Scout Boats in Summerville, S.C. is building a 67-foot, $5 million, quintuple-outboard boat called the 670 LX. This new flagship, expected to launch next year, will be the largest outboard-powered production boat ever built (longer than HCB’s Estrella 65) and, according to the builder, one of the fastest.
Co-designed with British superyacht studio Harrison Eidsgaard, the 670 LX will come in three models: fishing, sport and coupe. It will be Scout’s biggest offering by 14 feet. With five 600-hp Mercury V-12 Verados on the transom, it should run at least 52 knots. A draft of 2 feet, 7 inches means an owner can joystick this boat right up to a beach, raise the outboards and step off the fold-down stern platform to wade ashore.

Director of R&D Steve Potts Jr. — whose father, Steve Potts Sr., launched the company in the late ’80s — says the 670 would not have been possible several years ago. Scout has a 400,000-square-foot facility where 400 employees build more than two dozen models, from the 175 Sportfish center console to the 530 LXF. Ultimately, the decision to build the 670 LX revolved around engines like Mercury’s 600-hp Verados, since similar capabilities and dimensions wouldn’t be possible with inboards. The propeller shafts would have had to come in at too steep an angle to allow for a low, flat, fold-down stern, and the engine room would have been too cramped.
The steerable lower units also allow for the V-12 600s to be spaced closely together, permitting a reasonably narrow beam of 19 feet.
“It wasn’t that long ago that the biggest outboard was a 225,” Potts says. “The 600s are proven engines. The transom’s only so wide, so you can get them a lot tighter and closer together. You gotta be able to trailer it down the road, too.”

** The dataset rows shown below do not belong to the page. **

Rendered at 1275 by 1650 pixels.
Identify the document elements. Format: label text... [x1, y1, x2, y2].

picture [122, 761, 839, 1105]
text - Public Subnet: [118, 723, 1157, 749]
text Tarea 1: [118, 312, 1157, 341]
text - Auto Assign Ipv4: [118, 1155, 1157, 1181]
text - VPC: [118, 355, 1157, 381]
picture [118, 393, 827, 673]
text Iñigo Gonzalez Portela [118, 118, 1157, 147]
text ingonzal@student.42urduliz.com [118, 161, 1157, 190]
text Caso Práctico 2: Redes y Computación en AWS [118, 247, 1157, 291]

Scout relied on fluid dynamics modeling for the hull’s two-step, three-strake configuration. The vee-hull should have required at least the center engine to be stepped down and set lower than the others, but Scout wanted the deck of the engines to be flat at the stern. The modeling tested planing efficiency with a small, flat, upward notch laid into the hull to permit water to flow across the center propeller.
“We do a similar thing with the 53,” Potts says. “This one, we notched a bit more, simulated it, and it ran exactly the same simulated as it did with a vee-hull.”
Another challenge was making the hull strong enough to allow for fold-down gunwales to starboard and port. Scout worked with composites specialist Vectorply to design a stringer and hull shape. Potts compares the result to the hidden strengthening in convertible cars that can’t rely on roof reinforcement for frame strength. “The stringer’s pretty elaborate,” he says.
During the nearly yearlong design phase, Scout relied on CAD renderings to create the three-stateroom layout and hull design. The idea, Potts says, was to get to a point where the team could walk through the boat by strapping on virtual-reality goggles.

“We put the VR goggles on and walk down into the cabin,” says senior designer Jeff Summers. “The cabin kind of opens to a big sunroof on top of the console. So when you sit in the lounge, you can look all the way up to the sky, which is something that you wouldn’t notice unless you’re physically building the boat and sitting in it or putting the VR on.”
The 67-foot deck plug was built by the North Carolina composite design firm Symmetrix. This plug occupies a significant chunk of floor space in Scout’s R&D facility, alongside a five-axis router that sculpts a stern seat setup out of EPS foam. When it’s finished, the team can lift it into place and sit on it.
Summers says the plug had to be level, but Scout’s cement floor was imperfect, so Symmetrix brought in a machine that rolled a small steel ball across the floor and scanned for imperfections. “And this huge machine is taking pictures of it the whole time,” Summers says. “It’s taking thousands of measurements to see how far things are off. Once they bolted the plug in and leveled it, we’re within, like, thousandths of an inch.”
The boat’s upper cabin will be fiberglass and fully enclosable with air conditioning. It will be accessed via glass doors and opened to the world with automotive-style power windows. With the router and an ability to create rapid fiberglass layups for smaller pieces, Scout’s design crew can test whether configurations that looked good on CAD or in virtual reality are real-world serviceable. They also can check for details such as optimal placement for phone chargers, rod holders and cup holders.
During our visit to the factory, there also were life-size printouts of the stern deck and the components that will go beneath it: Seakeeper gyrostabilizer, pumps, tanks, hoses, wiring and genset.
“We’re designing it all on computer with VR in simulation and then basically mocking it up and walking through it and making sure it all works,” Potts says. “And that’s certainly been a challenge as far as the functionality. You can’t look at another boat and see what somebody else did in a certain situation. There’s not another boat like this. You just kind of figure it all out on your own.”